Trump will begin his final tour Wednesday night in Fort Myers, Florida, where Gov. Rick Scott is trying to oust incumbent Democratic Sen. Bill Nelson and where former GOP Rep. Ron DeSantis is trying to defeat Tallahassee Democratic Mayor Andrew Gillum in that state’s gubernatorial fight.
On Thursday, he will stump in Columbia, Missouri, for Republican state Attorney General Josh Hawley, who is seeking to oust Democratic Sen. Claire McCaskill.
On Friday, his first stop will be West Virginia for a rally in Huntington for state Attorney General Patrick Morrisey, who is challenging Democratic Sen. Joe Manchin III. That night, he will be in Indianapolis, supporting Republican Mike Braun, a former state representative, in his bid against Democratic Sen. Joe Donnelly.
He will be in Florida again Saturday, as well as stopping in Montana to try to put state Auditor Matt Rosendale over the top in his race to unseat two-term Democratic Sen. Jon Tester.
On Sunday he will start in Macon, Georgia, to try to help GOP Secretary of State Brian Kemp win the governor’s race. From there he will take Air Force One to Chattanooga, Tennessee, where Rep. Marsha Blackburn is running for the seat her fellow Republican, Sen. Bob Corker, is vacating, against former Democratic Gov. Phil Bredesen.
Then comes the closing sprint, with three rallies squeezed in on Monday. In Ohio he’ll campaign for Republican Attorney General (and former senator) Mike DeWine, who’s locked in a close race for governor with Democrat Richard Cordray, the former head of the Consumer Financial Protection Bureau. The Buckeye State is also home to a Senate contest this year, with GOP Rep. James B. Renacci running against Democratic Sen. Sherrod Brown.
To wrap up the day, it’s Indiana again — Fort Wayne, this time — and a stop in Cape Girardeau, Missouri.
Trump at times seems resigned to losing the House. Reagan didn’t have much choice in keeping his final midterms swing to fighting for Senate seats: Democrats had solid control of the House already.
“If Trump loses both chambers, then the comparison will be more comparable,” said Barbara Perry of the University of Virginia’s Miller Center. “Iran-Contra had not really gained steam, other than some beginning conversations. So that is one similarity, because even though the Russia investigation has been talked about more, it really hasn’t come to fruition yet.”
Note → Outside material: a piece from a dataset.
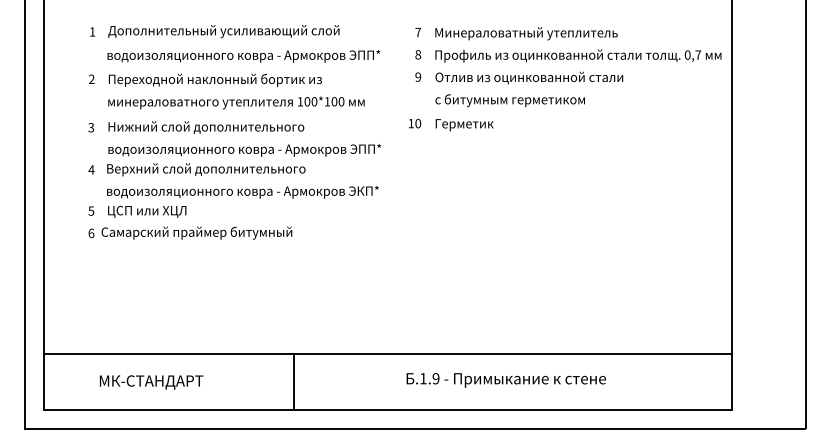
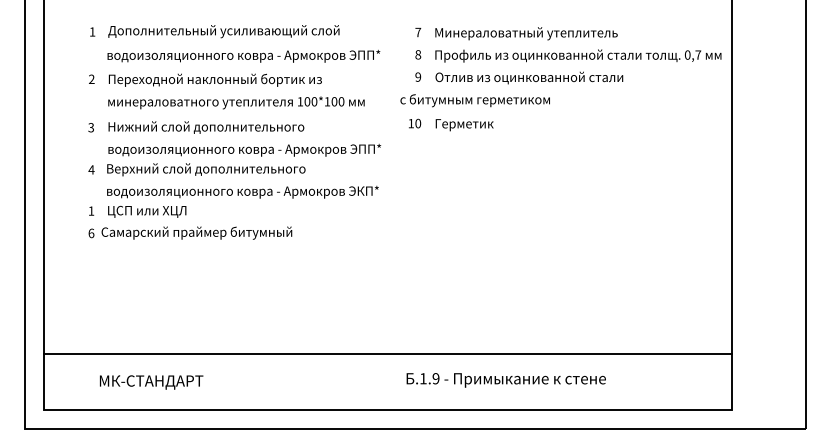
text at (509, 100) position: (509, 100) -> (474, 100)
text at (91, 210): 5 -> 1
line at (294, 381): present -> none
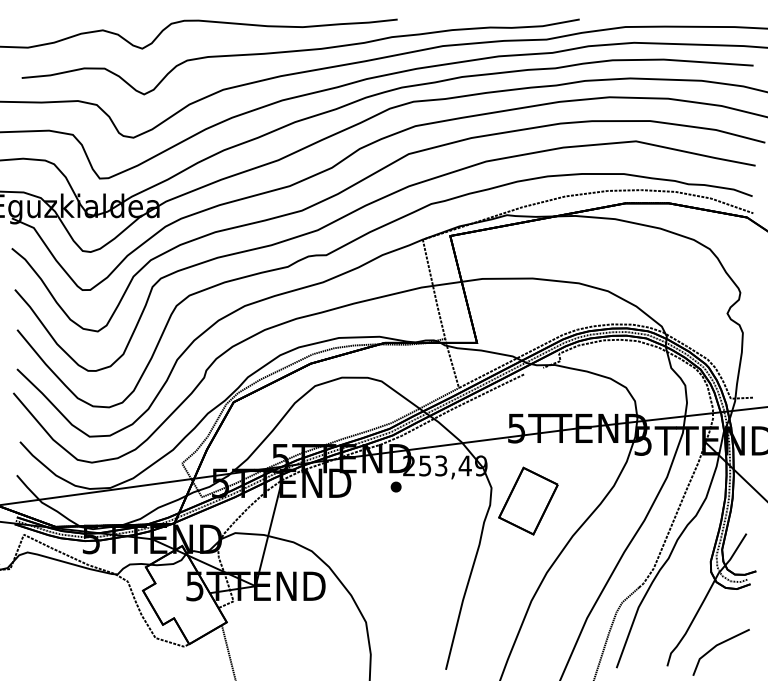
But Perry noted there are also many differences between the 1986 and 2018 midterms for the two presidents. It was Reagan’s second and is Trump’s first, for instance.
“For second-term presidents like Reagan, the question is — because people seem to get tired of them — do they have any coattails at all left?” she said. “As a first-term president, Trump’s coattails should never be stronger — we’re going to find out soon if that’s true of President Trump.”
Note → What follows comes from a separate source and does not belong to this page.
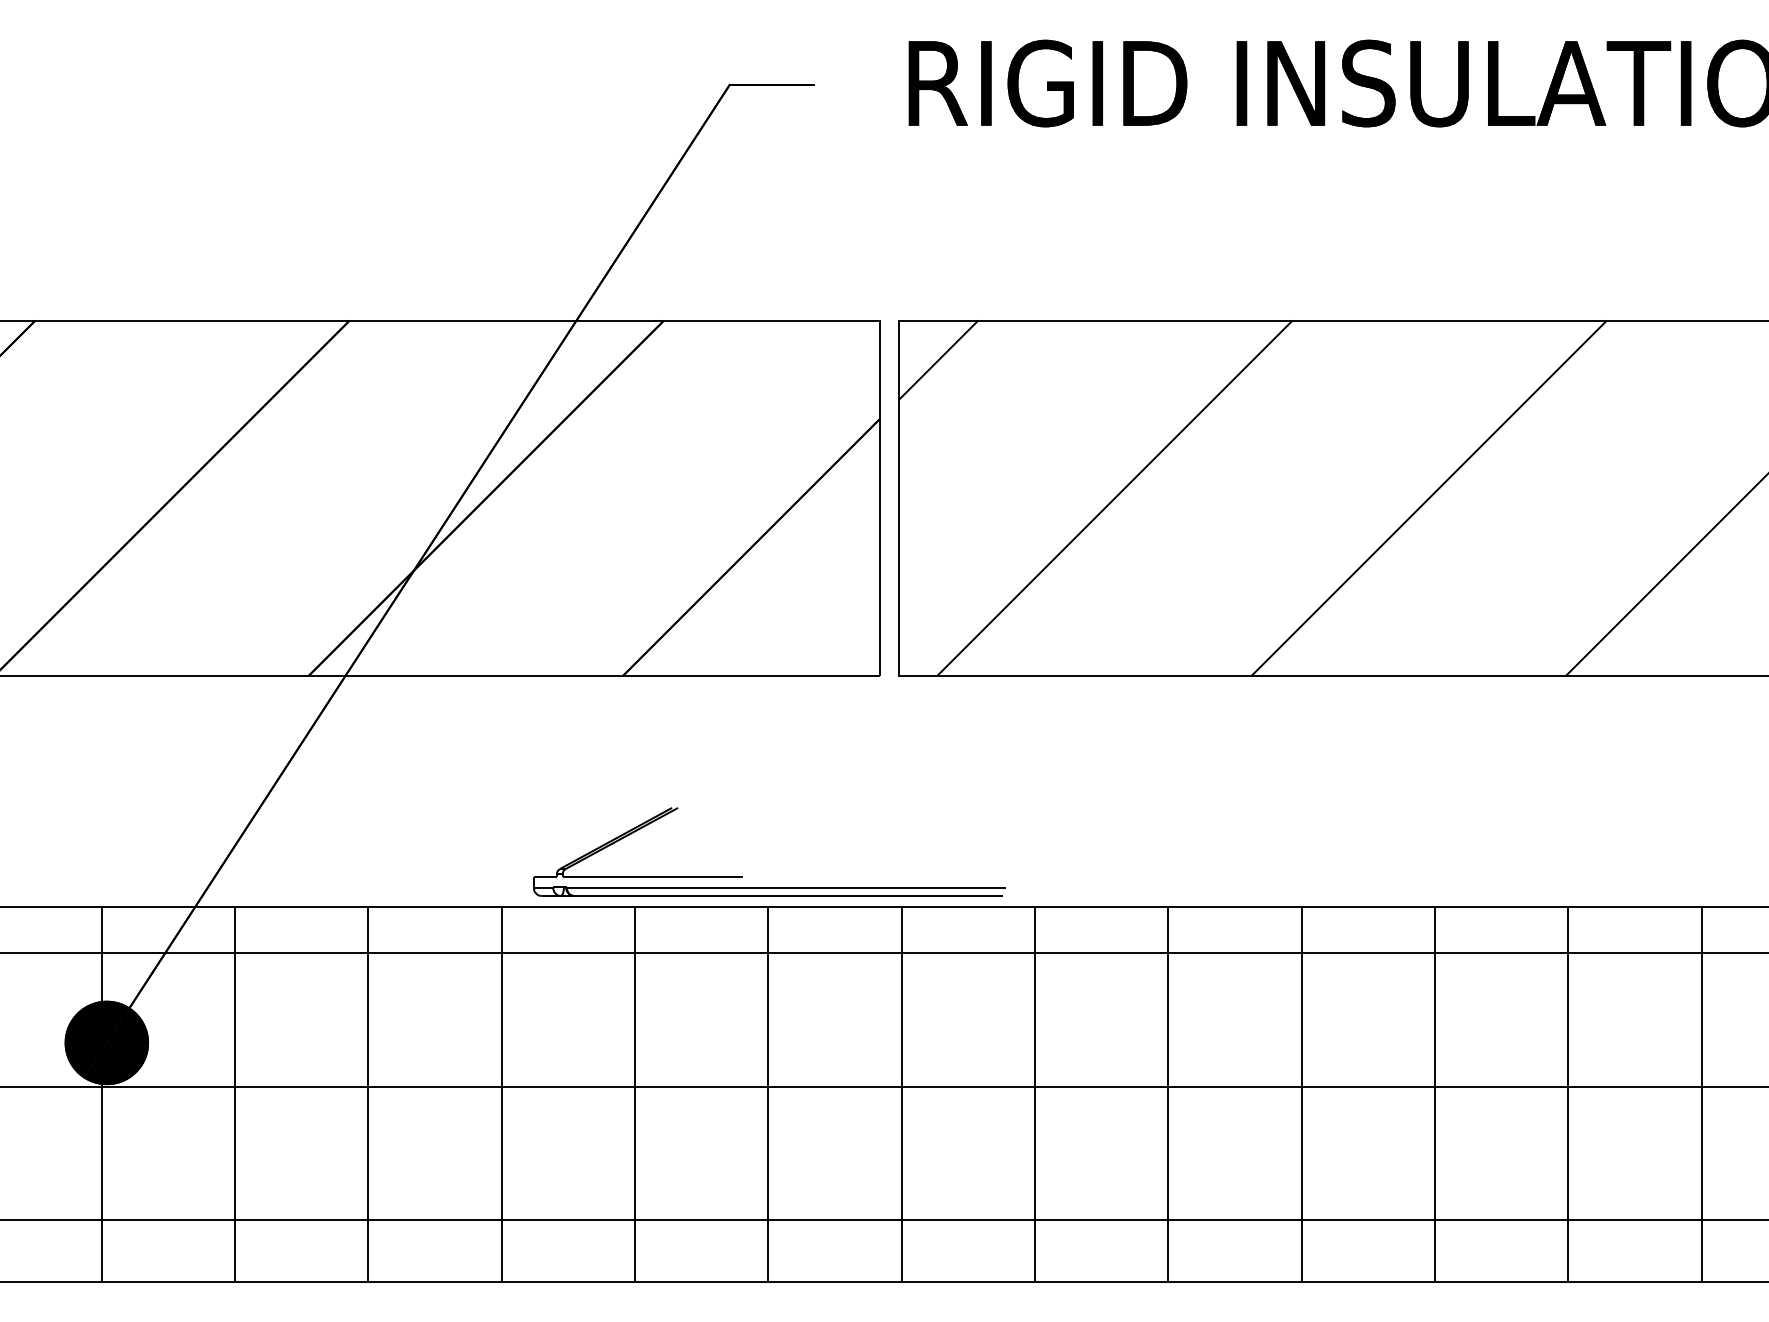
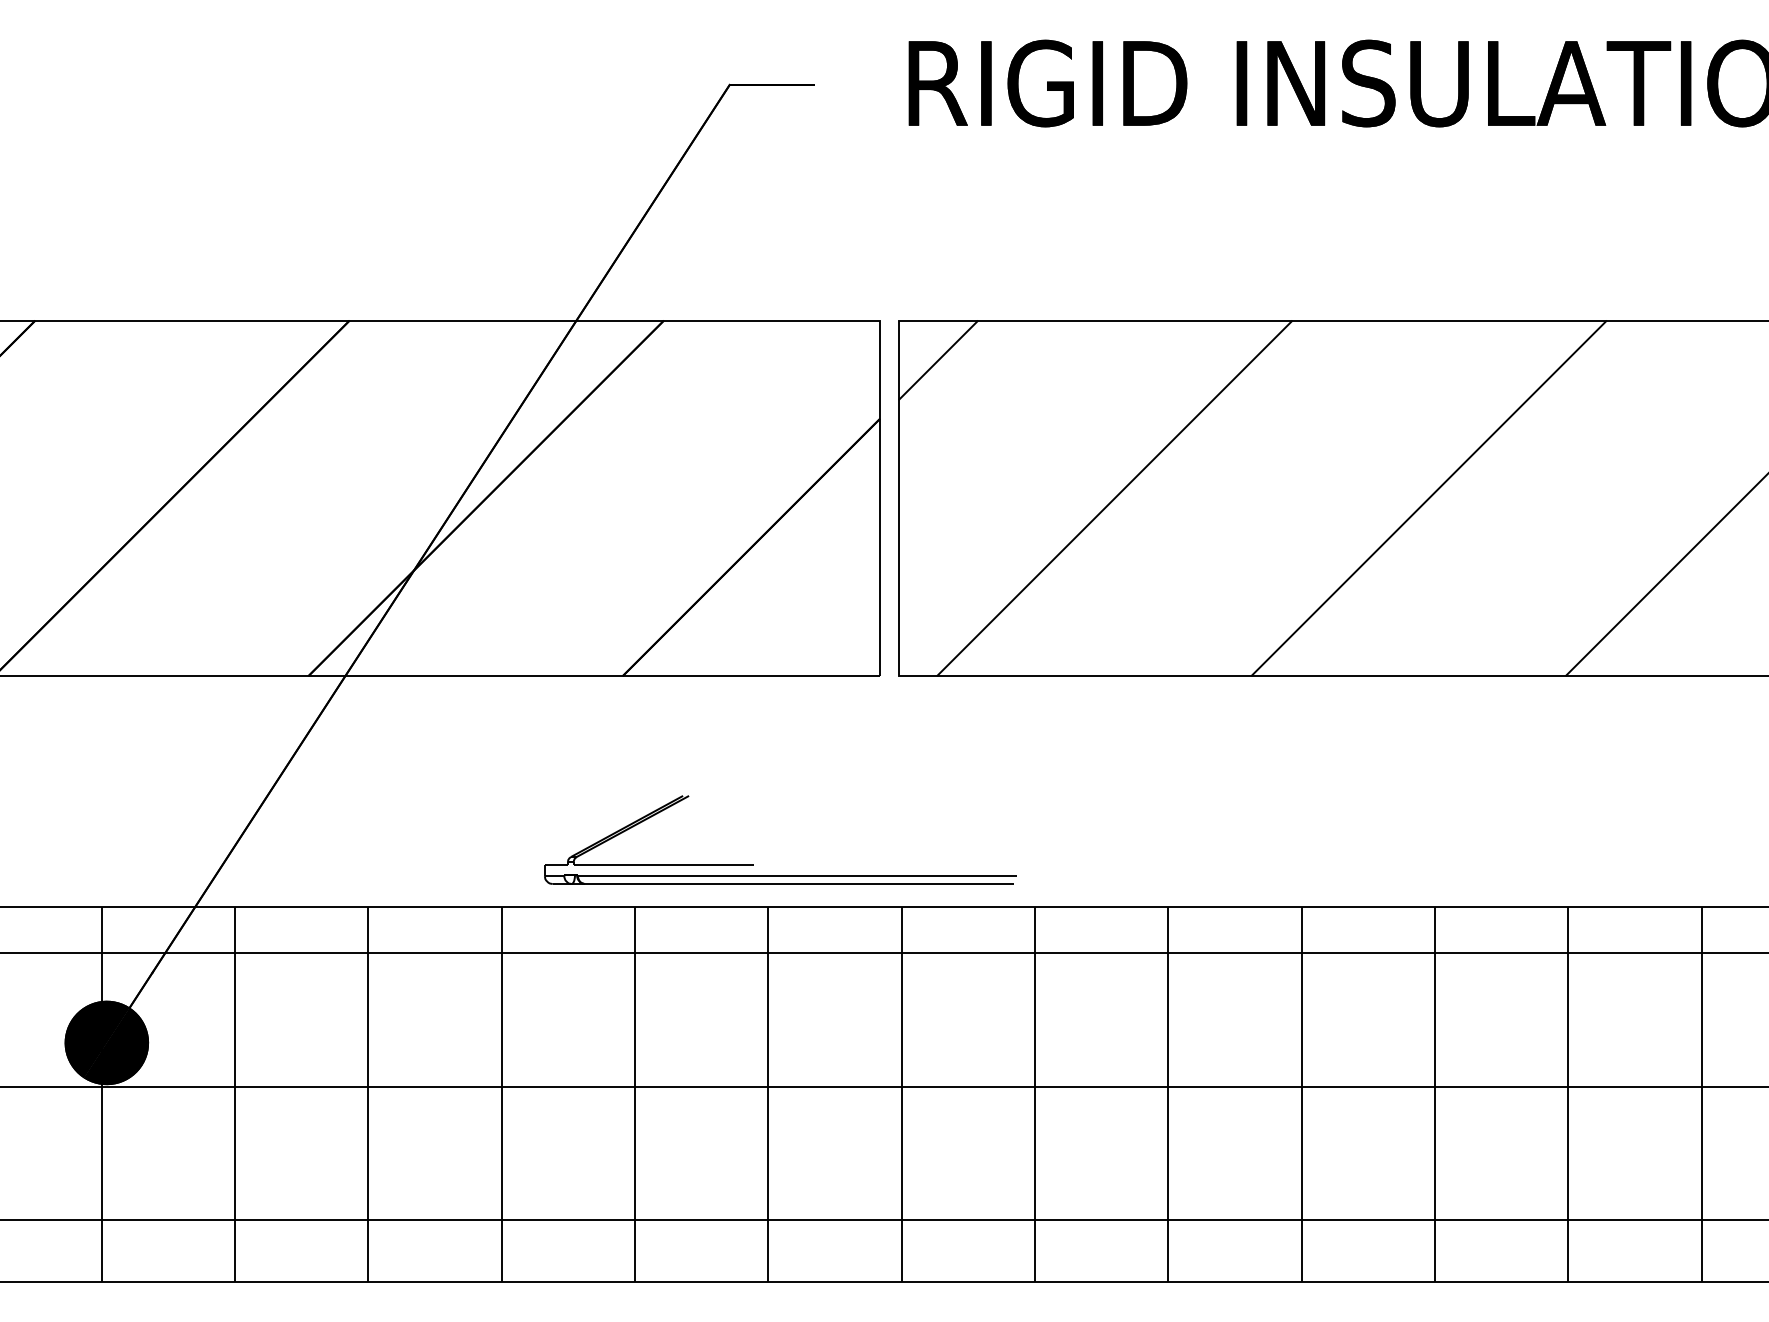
part at (769, 887) position: (769, 887) -> (780, 875)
The differences don’t stop there.
As he boarded Air Force One for his final midterms tour, Reagan’s approval rating was 63 percent, according to Gallup. Three decades later, the incumbent president will leave the White House on Wednesday afternoon with an approval rating hovering around 40 percent.
“The difference between Ronald Reagan’s pre-election tour in 1986 and Donald Trump’s this year is the difference between a Girl Scout coming to your front door to sell you tasty cookies and an IRS agent showing up to do a painful audit,” said Democratic strategist Brad Bannon.
“The Gipper” was unable to translate that into maintaining a GOP Senate, but this year’s electoral dynamics — with considerably more Democrats running than Republicans, and most of the action in GOP-friendly states — show “The Donald” could help Republicans pick up seats in that chamber even while likely losing the House. (A lone bright spot for Reagan was the election of Arizona Sen. John McCain, who died earlier this year.)
“If Reagan couldn’t help the GOP with 63 percent approval, Republicans shouldn’t count on much aid from a president at 40 percent,” Bannon said. “If the past is prelude, the GOP is hurtling toward a big hurt.”